#### [Exercise goal]
For the text on BizTalk 2004 and InfoPath 2003, answer yes or no to whether each statement agrees with it, quoting the deciding words for each: (a) the Orchestration Designer is Visio based; (b) InfoPath forms are compatible with WinForms; (c) BizTalk 2004 is the second version of the product.

The movie Kill Bill: 2 by Quentin Tarentino pays homage to the legacy of all the Hong Kong kung fu movies and their sometimes threadbare plots but almost balletic staging. Jackie Chan has brought a strong whiff of the genre to North American audiences with his Drunken Master and other movies. The plot lines in many of these movies revolves around the Master and Pupil relationship and often turns on the disillusioned pupil. So now lets take a look at BizTalk 2004 and InfoPath 2003.

BizTalk is a business process management tool that unites user defined stages of processing outlined in graphical steps using the Visio based Orchestration Designer. The developer then incrementally refines these process steps with a Business Policy/Rules Composer that is able to tie together “facts” from many different database tables into conditional rules for action for every process step. This is basic EAI-Enterprise Application Integration done through a BPM-Business Process Modeling framework. The difference is that the BizTalk Orchestration or BPM model can be fleshed out in great detail within the new BizTalk extensions in Visual Studio.

The Orchestration Designer can be called from Visual Studio as well as the BizTalk Mapper that considerably simplifies mapping between XML message data sources and destinations including Office 2003 files saved in XML format and all InfoPath 2003 forms. In addition there is a robust VS BizTalk editor which is able to read, write and help generate the BPEL execution files and XSD XML schema files (Microsoft has moved from proprietary XDR to W3C standard XSD)used by BizTalk Mapper and other tools. BizTalk Server 2004 uses a superset of BPEL4WS-Business Process Execution Language for Web Services (but has promised to reconcile with the final BPEL4WS standard). The Orchestration Designer also allows for admin management and debugging – so users can follow the flow of a process through the diagram and break at key steps and then view critical messages and database values. BizTalk 2004 is the third version, and as many reviewers have remarked it shows great promise in a field just starting to percolate with activity. And the power of Biztalk Accelerators and Adaptors have not been mentioned at all yet.

InfoPath 2003 as noted above is an XML based forms designer and filler application of no small virtue. InfoPath is a a drag and drop forms designer which adds a number of components beyond the usual HTML forms – rich text box, date picker, bulleted list, table, ink picture(for stylus handwriting into a form field), optional sections, repeating sections, repeating table. The latter three components are of particular interest. Optional sections are dynamically added to a form depending on a user supplied response, repeating sections automatically add another section to a form(say for another job history set of fields) and the repeating table responds to the same type of key press or event signals to add another blank row for entering data values into a table.

InfoPath is decidedly W3C XML based – using Xpath+XQuery to maintain all of its own XML data tables, XSLT to transform between those Infopath XML tables and external destination tables. Those external destination tables can be XML, XML with XSD schema description, ADO.NET database tables or XML SOAP Web Service data. InfoPath considerably simplifies making all of those connections. InfoPath has one flaw – it has its own InfoPath form type not compatible either with WinForms or WebForms. But then InfoPath filler is programmable with VBA. It is scriptable with JScript or C#/VB.NET. Like BizTalk 2004 , once you get the hang of the flow, InfoPath is ridiculously easy to use.

#### [Input data]
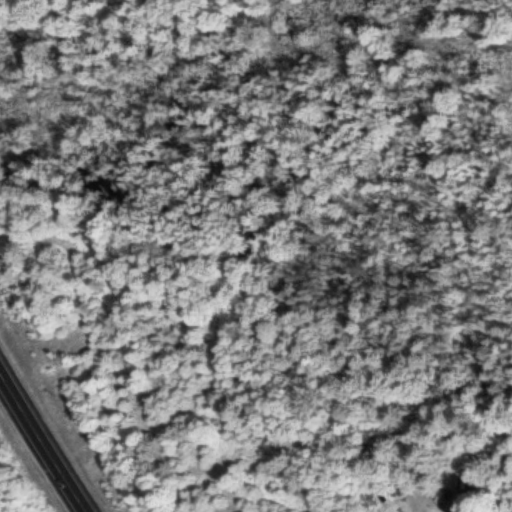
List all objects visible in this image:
road: (44, 437)
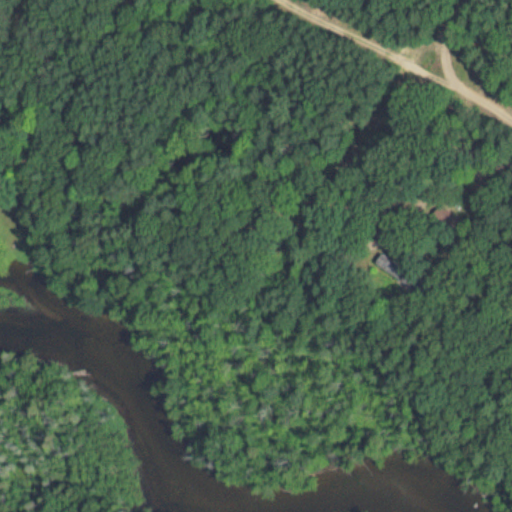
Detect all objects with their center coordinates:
building: (445, 219)
river: (186, 497)
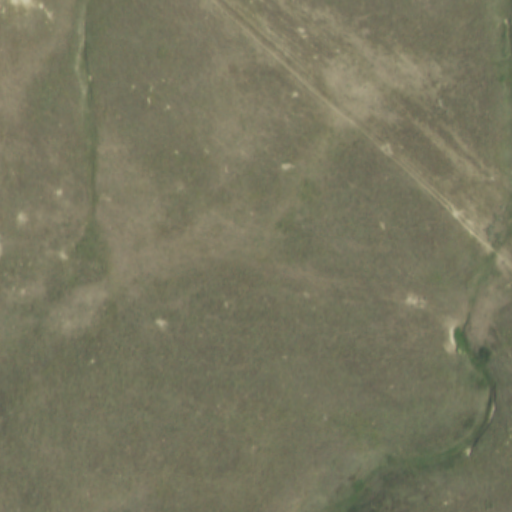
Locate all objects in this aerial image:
road: (368, 129)
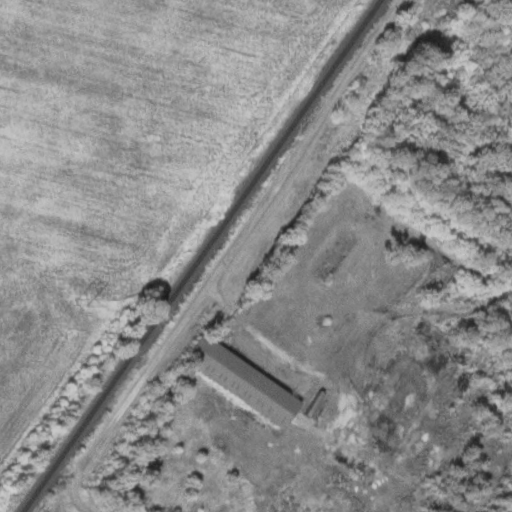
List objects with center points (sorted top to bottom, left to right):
railway: (203, 256)
road: (234, 257)
power tower: (82, 301)
building: (238, 379)
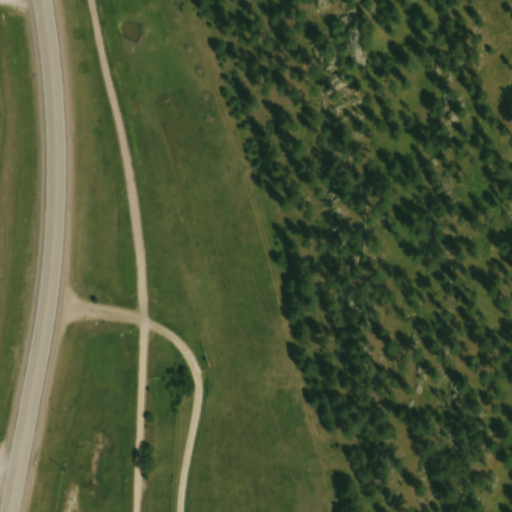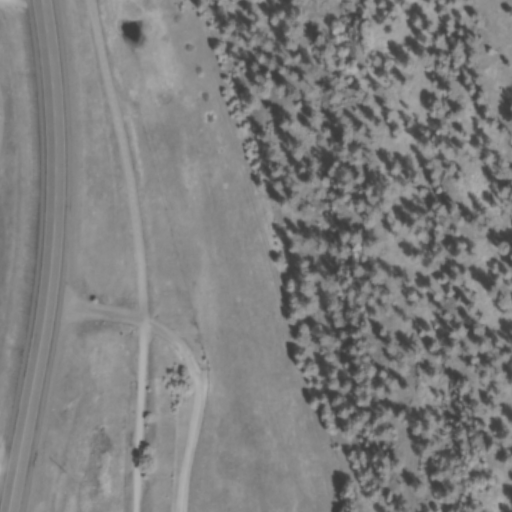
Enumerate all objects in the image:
road: (140, 253)
road: (54, 258)
road: (196, 357)
building: (99, 455)
road: (9, 461)
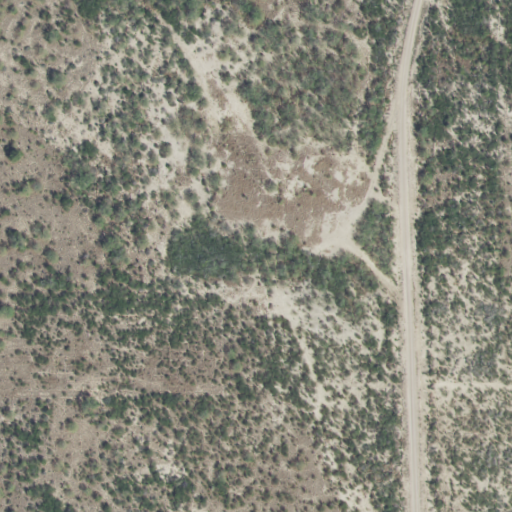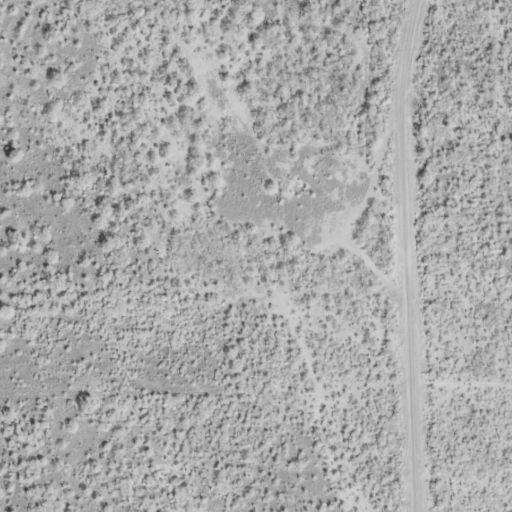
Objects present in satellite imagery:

#### [Solved problem]
(a) Yes: "using the Visio based Orchestration Designer"
(b) No: "it has its own InfoPath form type not compatible either with WinForms or WebForms"
(c) No: "BizTalk 2004 is the third version"